Malicious URLs are shared with us through a variety of mediums (including via email, file upload, and other avenues). Typically, these URLs are designed by threat actors to initiate virus downloads on our device or spoof our most familiar login portals to obtain important security credentials.

In fact, the latter scenario – Phishing – represents a disproportionately large share of the world’s most active cyber security threats. According to recent reports, more than 3 billion spam emails containing Phishing links are sent out daily, which amounts to more than 1 trillion Phishing emails per year. Not all Phishing attempts are created equal, of course; some attempts are full of easily spotted errors and inconsistencies, while other attempts (i.e., Spear Phishing) are well-worded and often personally targeted to an unsettling degree. In most cases, Phishing targets don’t even see – let alone click on – spam emails containing Phishing URLs. The ones who do, however, are at a much more serious risk of clicking on the malicious URL, which immediately puts them and possibly their entire network at risk.

Threat actors are playing a numbers game when they send out malicious URLs, and as a result, it’s vital that organizations take a multi-faceted approach to mitigate a consistent onslaught of URL threats. This starts, of course, with adequate user training. Companies that don’t explicitly train users to spot URL threats – especially spam Phishing and Spear Phishing attempts – leave their doors open to catastrophic data loss, data theft, virus installation, and myriad additional consequences.

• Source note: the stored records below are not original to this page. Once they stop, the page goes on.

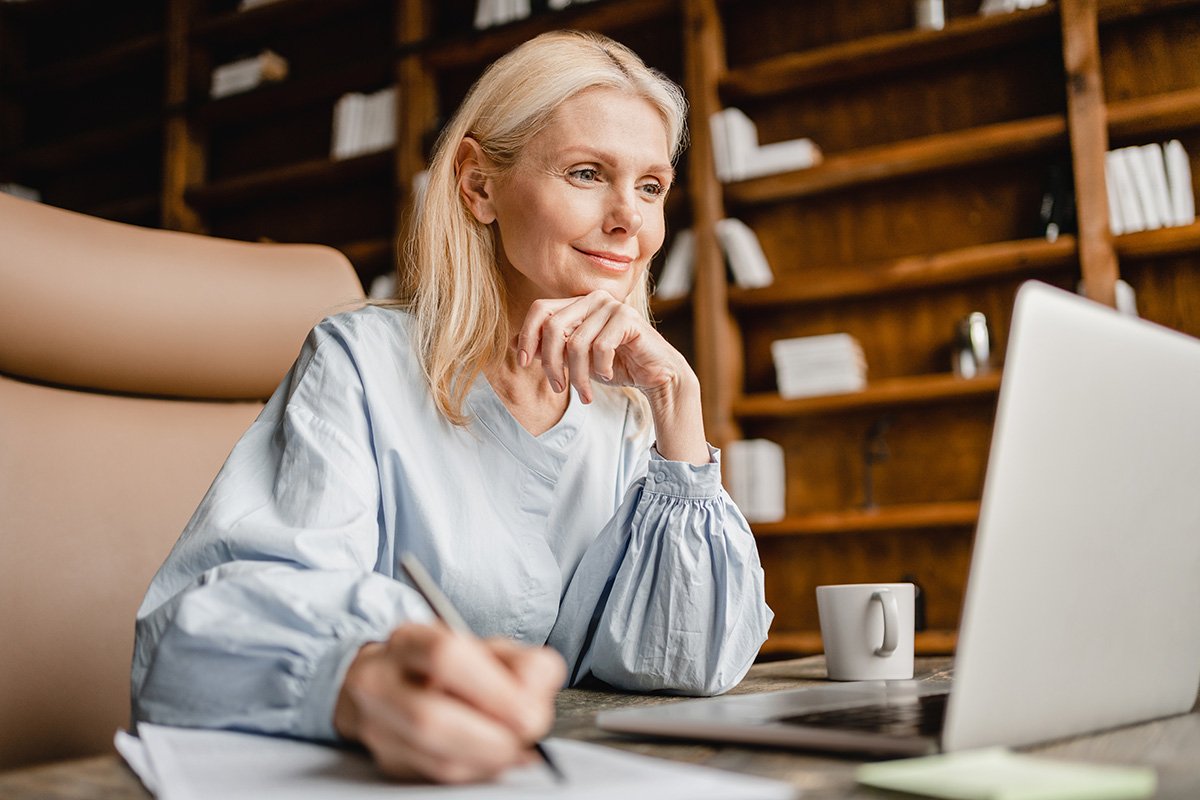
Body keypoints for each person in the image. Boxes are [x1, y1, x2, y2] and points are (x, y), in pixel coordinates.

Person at [131, 29, 772, 784]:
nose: (629, 219)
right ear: (478, 185)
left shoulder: (631, 419)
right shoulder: (362, 364)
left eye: (652, 186)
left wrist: (679, 410)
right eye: (588, 172)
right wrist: (357, 681)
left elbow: (685, 664)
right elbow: (192, 641)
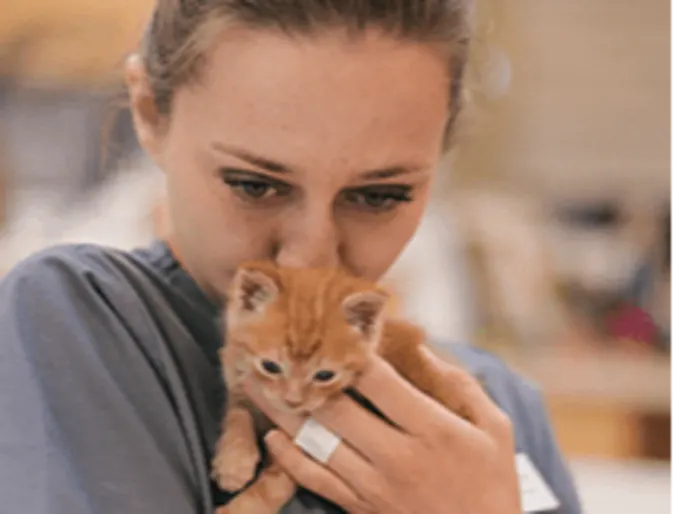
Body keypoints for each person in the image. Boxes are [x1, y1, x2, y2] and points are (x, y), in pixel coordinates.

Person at [0, 1, 583, 513]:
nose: (309, 258)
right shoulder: (80, 327)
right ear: (151, 114)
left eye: (378, 196)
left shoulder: (495, 408)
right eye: (255, 185)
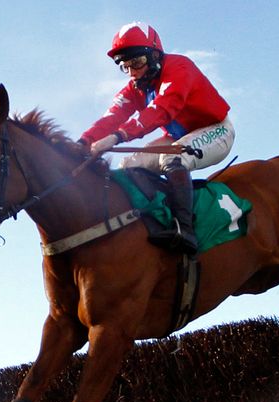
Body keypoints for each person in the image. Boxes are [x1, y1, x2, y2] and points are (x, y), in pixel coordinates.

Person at [77, 21, 235, 255]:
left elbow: (161, 109)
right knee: (129, 165)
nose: (132, 72)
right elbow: (111, 117)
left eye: (137, 62)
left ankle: (185, 230)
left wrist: (118, 136)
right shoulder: (134, 88)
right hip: (178, 137)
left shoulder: (180, 67)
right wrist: (82, 142)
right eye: (125, 66)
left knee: (172, 160)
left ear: (154, 55)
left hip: (216, 129)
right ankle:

It’s also critical that organizations apply active security policies against URL threats. The Scan Website iteration of the Cloudmersive Virus Scan API provides a powerful solution, peeking “under the hood” of URL strings to render and analyze the link for potential threats. The API labels malicious links with a CleanResult: False Boolean in the API response body, making it easy to categorically delete these URLs before they can reach a compromising location within a system. In these cases, the API response will also identify the type of threat it found by name.